■ Your goal
All the data should be repeated exactly. Any image in it is left out.

----

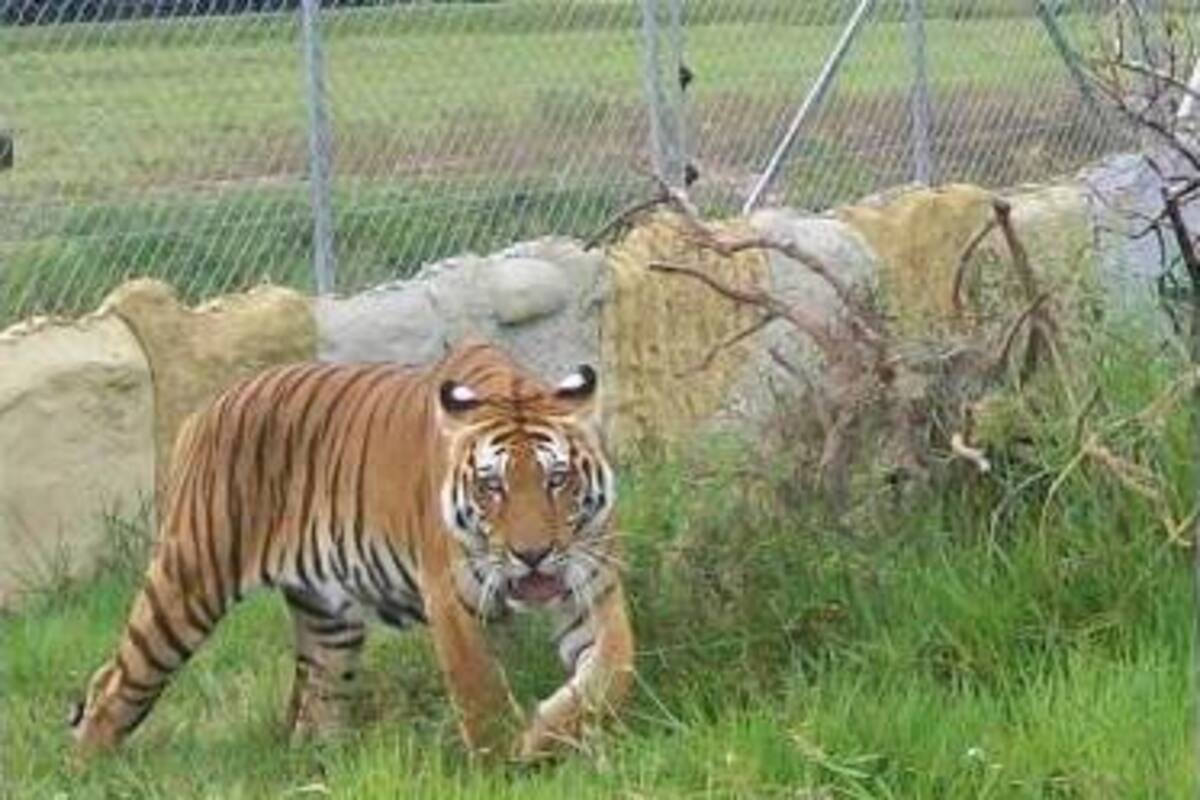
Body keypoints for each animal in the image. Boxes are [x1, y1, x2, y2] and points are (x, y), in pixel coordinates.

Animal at [69, 341, 633, 760]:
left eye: (556, 479)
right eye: (492, 486)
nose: (532, 554)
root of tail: (204, 410)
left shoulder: (593, 588)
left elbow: (613, 673)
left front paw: (544, 733)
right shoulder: (452, 602)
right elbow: (481, 695)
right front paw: (508, 762)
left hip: (329, 620)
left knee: (317, 704)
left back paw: (323, 763)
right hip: (187, 583)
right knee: (114, 685)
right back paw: (88, 767)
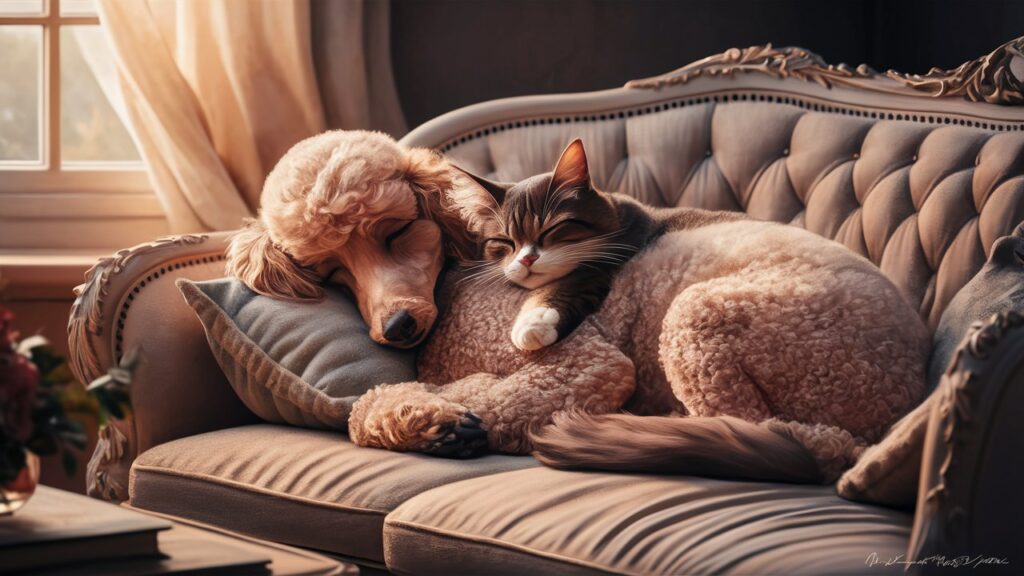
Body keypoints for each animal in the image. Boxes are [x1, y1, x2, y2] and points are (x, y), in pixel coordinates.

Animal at [456, 141, 745, 352]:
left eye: (550, 229)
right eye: (504, 241)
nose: (526, 260)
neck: (621, 216)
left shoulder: (609, 257)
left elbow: (570, 281)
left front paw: (534, 323)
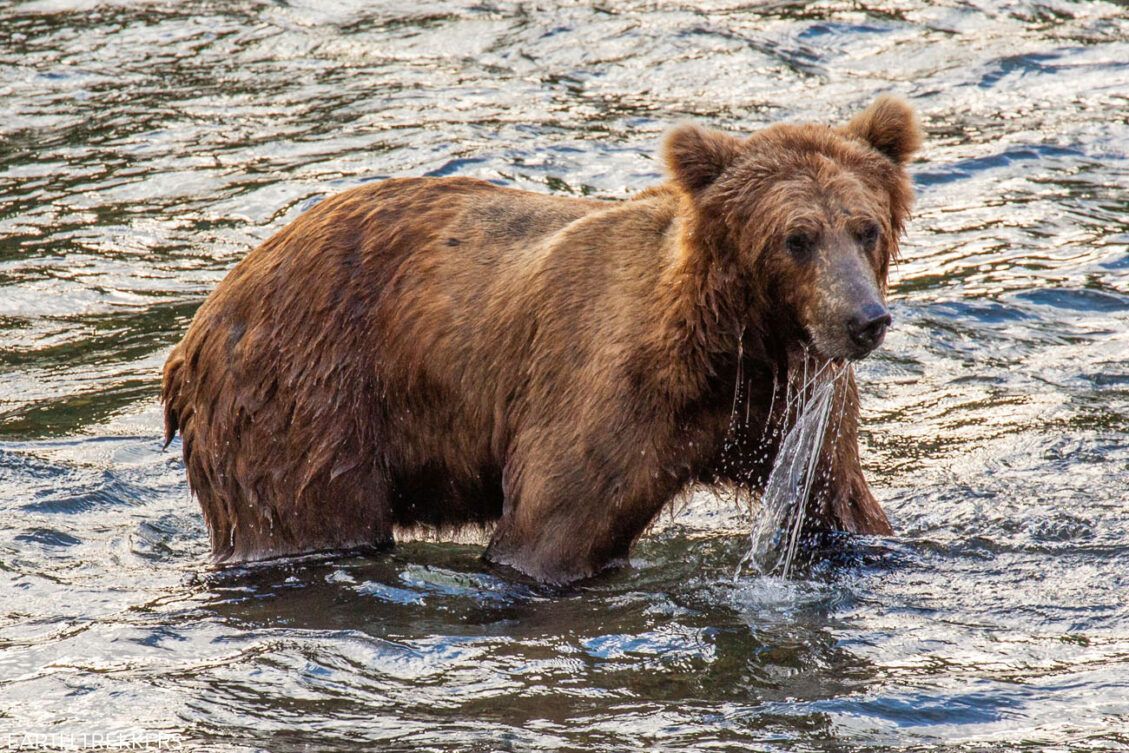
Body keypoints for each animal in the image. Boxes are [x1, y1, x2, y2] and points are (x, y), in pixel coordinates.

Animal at [161, 95, 916, 582]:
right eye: (796, 238)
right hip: (302, 398)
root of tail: (202, 320)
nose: (864, 319)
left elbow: (841, 508)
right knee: (308, 517)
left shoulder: (788, 410)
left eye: (865, 227)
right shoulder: (601, 394)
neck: (731, 348)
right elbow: (546, 535)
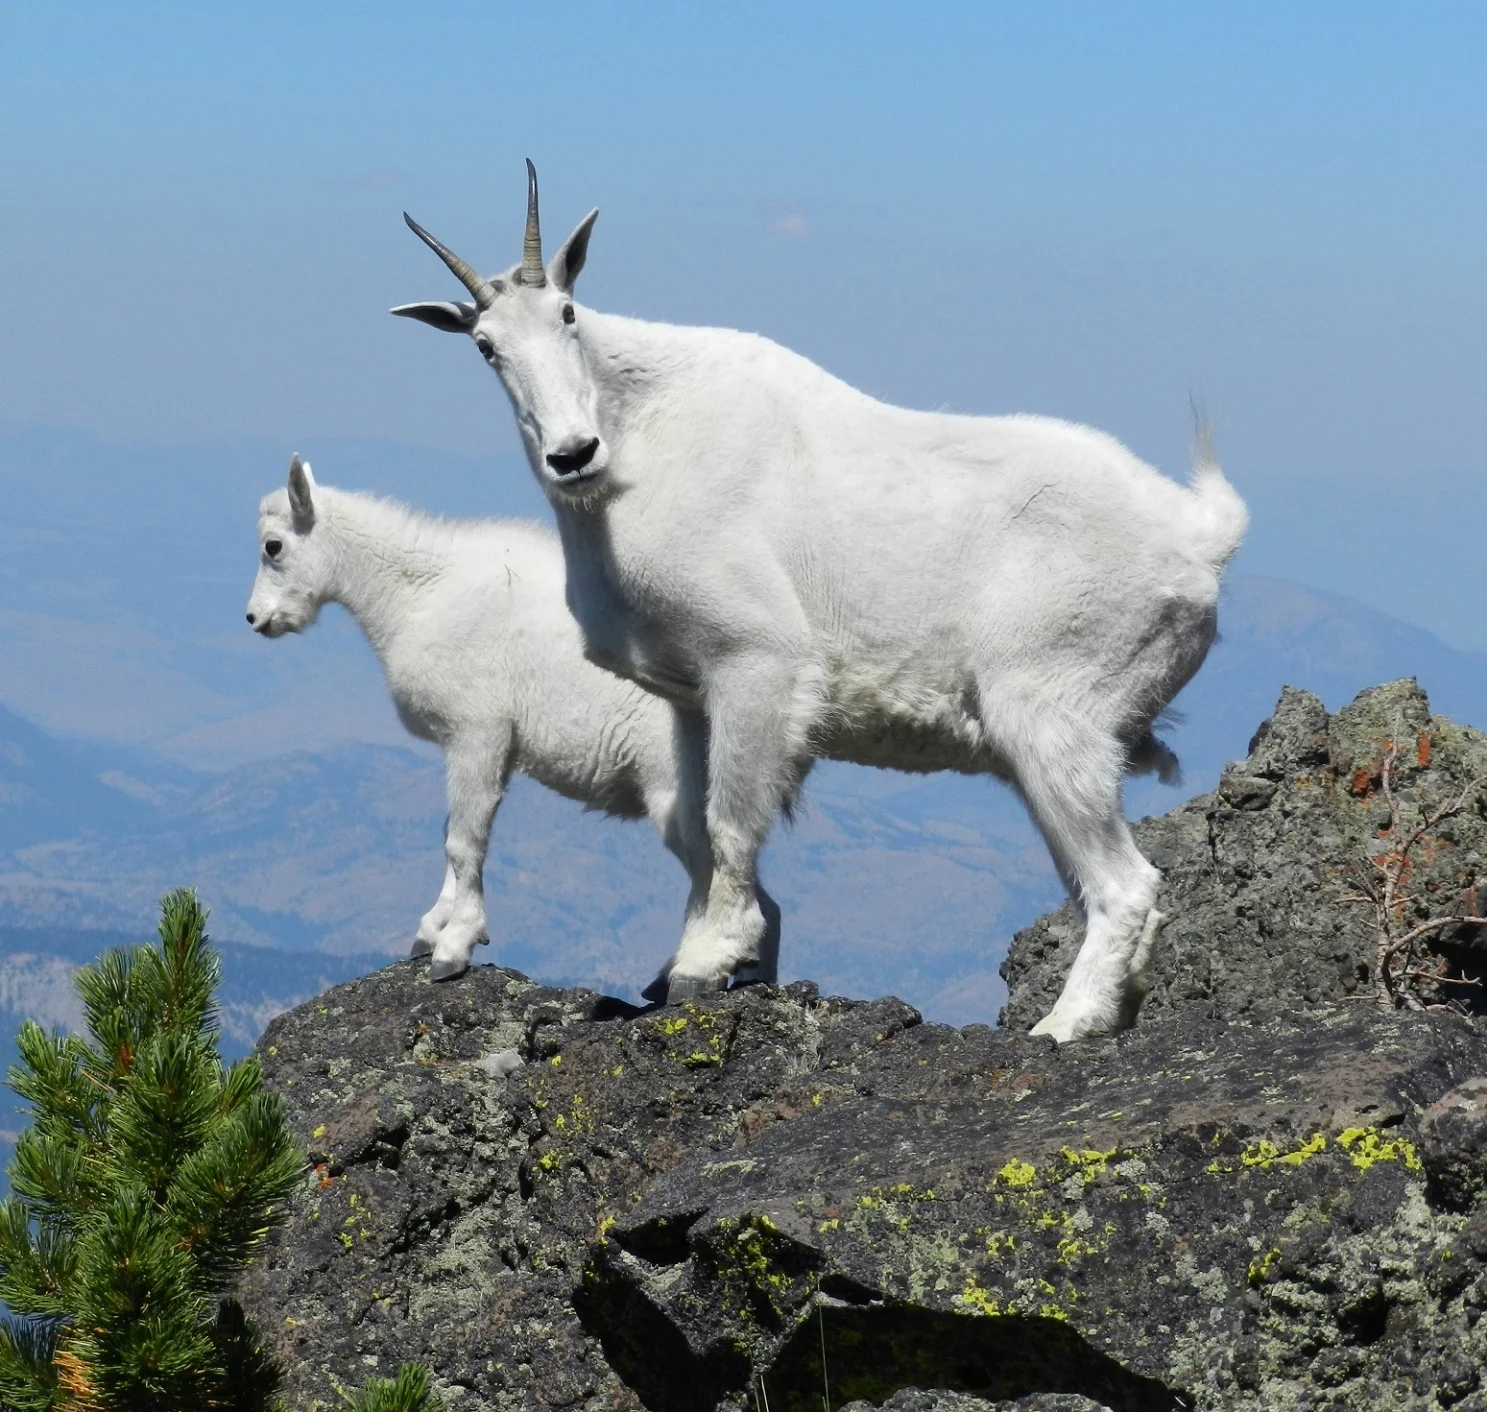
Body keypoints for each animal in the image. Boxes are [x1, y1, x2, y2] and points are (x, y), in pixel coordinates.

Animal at [245, 454, 778, 984]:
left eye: (273, 546)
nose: (255, 619)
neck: (416, 596)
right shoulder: (488, 746)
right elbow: (456, 831)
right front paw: (432, 929)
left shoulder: (475, 730)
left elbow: (463, 840)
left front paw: (453, 947)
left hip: (673, 787)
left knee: (721, 875)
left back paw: (697, 970)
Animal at [391, 163, 1247, 1040]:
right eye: (486, 347)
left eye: (567, 313)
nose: (572, 454)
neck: (637, 447)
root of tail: (1197, 538)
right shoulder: (689, 694)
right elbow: (696, 822)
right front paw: (690, 960)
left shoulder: (754, 661)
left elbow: (732, 818)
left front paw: (708, 962)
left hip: (1050, 711)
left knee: (1124, 884)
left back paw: (1063, 1025)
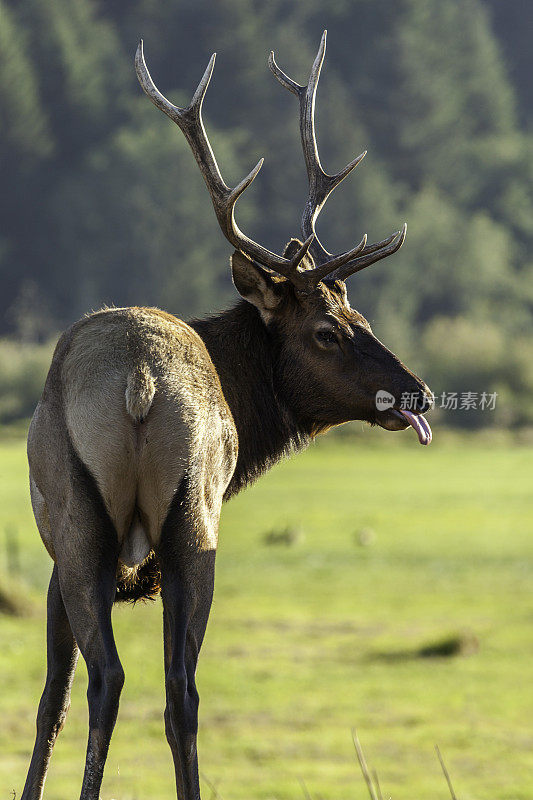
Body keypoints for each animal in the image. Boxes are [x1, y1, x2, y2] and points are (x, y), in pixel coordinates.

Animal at [20, 28, 432, 800]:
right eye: (331, 328)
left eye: (355, 317)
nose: (418, 393)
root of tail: (143, 383)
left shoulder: (56, 559)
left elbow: (49, 700)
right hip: (193, 520)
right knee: (180, 688)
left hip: (83, 524)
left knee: (108, 678)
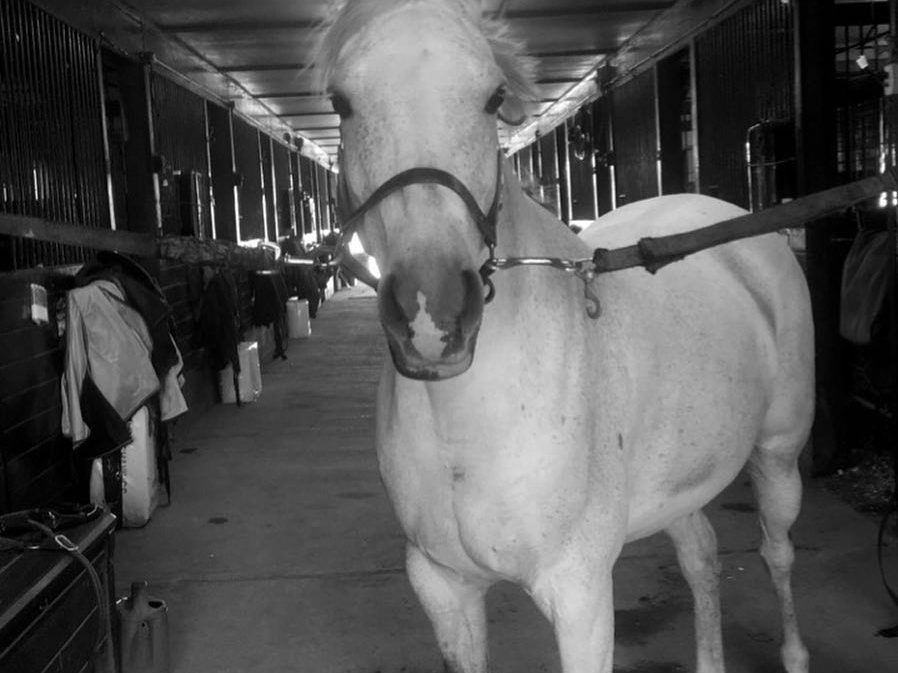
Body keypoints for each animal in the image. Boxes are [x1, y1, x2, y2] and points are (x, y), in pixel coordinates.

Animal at [316, 2, 814, 672]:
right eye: (341, 101)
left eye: (493, 97)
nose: (431, 316)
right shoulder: (444, 586)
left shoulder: (579, 594)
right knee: (701, 555)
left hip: (778, 454)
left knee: (777, 552)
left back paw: (795, 652)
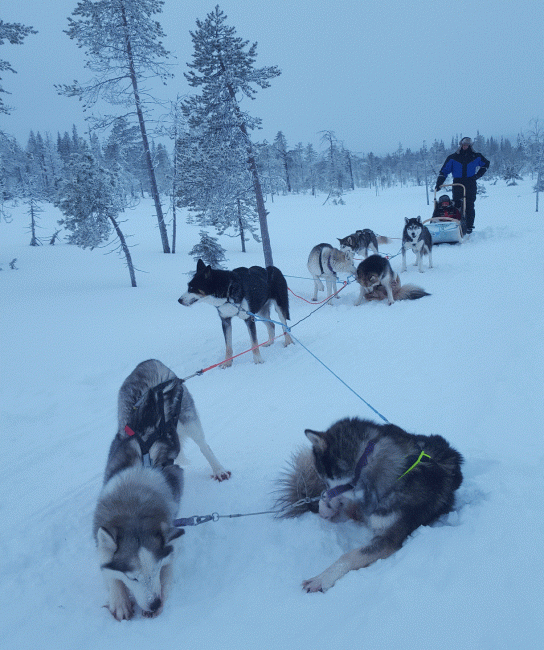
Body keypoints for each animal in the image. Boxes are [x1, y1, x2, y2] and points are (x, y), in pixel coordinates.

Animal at [93, 360, 230, 616]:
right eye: (133, 578)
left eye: (156, 570)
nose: (154, 603)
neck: (133, 499)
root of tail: (149, 362)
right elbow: (107, 570)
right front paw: (118, 598)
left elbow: (170, 563)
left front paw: (164, 590)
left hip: (190, 422)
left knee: (204, 446)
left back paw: (218, 469)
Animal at [276, 416, 464, 592]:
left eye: (324, 479)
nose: (326, 496)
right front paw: (326, 506)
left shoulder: (388, 538)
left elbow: (349, 556)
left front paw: (322, 579)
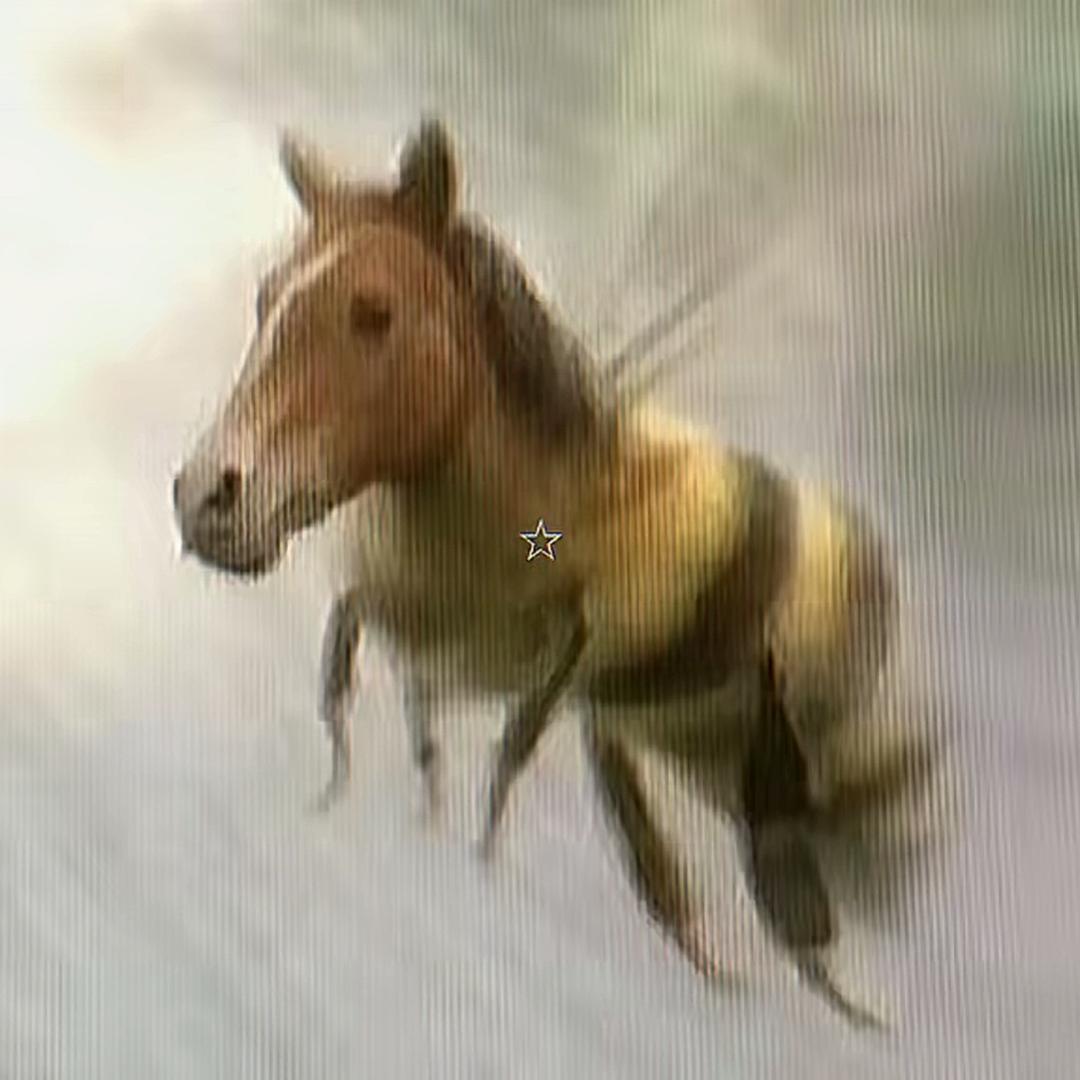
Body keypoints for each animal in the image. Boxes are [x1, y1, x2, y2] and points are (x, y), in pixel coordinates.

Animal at [172, 118, 934, 1028]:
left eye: (374, 312)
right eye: (266, 299)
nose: (206, 498)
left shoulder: (546, 656)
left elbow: (510, 744)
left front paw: (475, 845)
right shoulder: (418, 634)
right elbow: (366, 675)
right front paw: (385, 794)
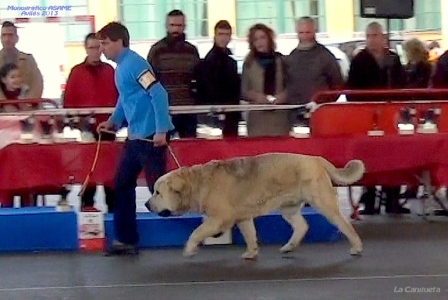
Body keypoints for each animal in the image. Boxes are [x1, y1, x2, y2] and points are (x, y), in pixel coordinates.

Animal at [147, 154, 364, 258]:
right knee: (301, 226)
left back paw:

----

■ Your response
Body keypoints for each animal in the image. Boxes are [x1, y1, x2, y2] and points are (x, y), in pixel coordinates.

Animal at [69, 341, 633, 760]:
left eye: (556, 479)
right eye: (492, 486)
nose: (532, 554)
root of tail: (204, 410)
left shoulder: (593, 588)
left elbow: (613, 673)
left front paw: (544, 733)
right shoulder: (452, 602)
right elbow: (481, 695)
right front paw: (508, 762)
left hip: (329, 620)
left knee: (317, 704)
left back paw: (323, 763)
right hip: (187, 583)
right knee: (114, 685)
right back paw: (88, 767)
Body keypoints for each animal in the image. Boxes are [x1, y1, x2, y2] and points are (x, y), in pixel coordinates.

Animal at [456, 141, 745, 352]:
left eye: (550, 229)
right eye: (504, 241)
nose: (526, 260)
neck: (621, 216)
left shoulder: (609, 257)
left elbow: (570, 281)
left front paw: (534, 323)
Body keypoints for each animal in the image. Boxes are [x1, y1, x2, y2] and points are (x, y), in pixel coordinates.

Animal at [161, 95, 916, 582]:
right eye: (796, 238)
right hip: (302, 398)
root of tail: (202, 320)
nose: (864, 319)
left elbow: (841, 508)
right knee: (308, 517)
left shoulder: (788, 410)
left eye: (865, 227)
right shoulder: (601, 394)
neck: (731, 348)
right elbow: (546, 535)
Body keypoints for each animal in the image. Boxes are [x1, y1, x2, y2] and points are (x, y), in pixel coordinates.

Animal at [245, 454, 778, 984]:
left eye: (273, 546)
nose: (255, 619)
neck: (416, 596)
right shoulder: (488, 746)
right elbow: (456, 831)
right front paw: (432, 929)
left shoulder: (475, 730)
left elbow: (463, 840)
left front paw: (453, 947)
left hip: (673, 787)
left knee: (721, 875)
left back paw: (697, 970)
Animal at [391, 163, 1247, 1040]:
right eye: (486, 347)
left eye: (567, 313)
nose: (572, 454)
neck: (637, 447)
root of tail: (1197, 538)
right shoulder: (689, 694)
right elbow: (696, 822)
right front paw: (690, 960)
left shoulder: (754, 661)
left elbow: (732, 818)
left front paw: (708, 962)
left hip: (1050, 711)
left knee: (1124, 884)
left back paw: (1063, 1025)
Body keypoints for each animal in the image. Boxes are [x1, y1, x2, y2] and points are (x, y), in pixel coordinates.

Animal at [20, 28, 432, 800]:
right eye: (331, 328)
left eye: (355, 317)
nose: (418, 393)
root of tail: (143, 383)
left shoulder: (56, 559)
left elbow: (49, 700)
right hip: (193, 520)
right knee: (180, 688)
left hip: (83, 524)
left knee: (108, 678)
Body keypoints for each animal in the image. Boxes are [x1, y1, x2, y2] and points are (x, y), in pixel coordinates.

Animal at [316, 2, 814, 672]:
right eye: (341, 101)
left eye: (493, 97)
nose: (431, 316)
right shoulder: (444, 586)
left shoulder: (579, 594)
right knee: (701, 555)
left hip: (778, 454)
left knee: (777, 552)
left back paw: (795, 652)
Body keypoints for each animal in the image. Boxes are [x1, y1, x2, y2] and points are (x, y), in pixel coordinates.

Animal at [93, 360, 230, 616]:
right eye: (133, 578)
left eye: (156, 570)
nose: (154, 603)
neck: (133, 499)
root of tail: (149, 362)
right elbow: (107, 570)
right front paw: (118, 598)
left elbow: (170, 563)
left front paw: (164, 590)
left hip: (190, 422)
left knee: (204, 446)
left back paw: (218, 469)
Animal at [276, 416, 464, 592]:
left eye: (324, 479)
nose: (326, 496)
right front paw: (326, 506)
left shoulder: (388, 538)
left elbow: (349, 556)
left front paw: (322, 579)
Body keypoints for each animal in the image. Boxes are [x1, y1, x2, y2] and points are (x, y), in pixel coordinates.

Animal at [172, 118, 934, 1028]:
left eye: (374, 312)
right eye: (266, 299)
nose: (206, 498)
left shoulder: (546, 656)
left elbow: (510, 744)
left front paw: (475, 845)
right shoulder: (418, 634)
right elbow: (366, 675)
right front paw: (385, 794)
Body keypoints for each animal in the image. Boxes are [x1, y1, x2, y2] and points are (x, y), in pixel coordinates.

Animal at [147, 154, 364, 258]:
right knee: (301, 226)
left back paw:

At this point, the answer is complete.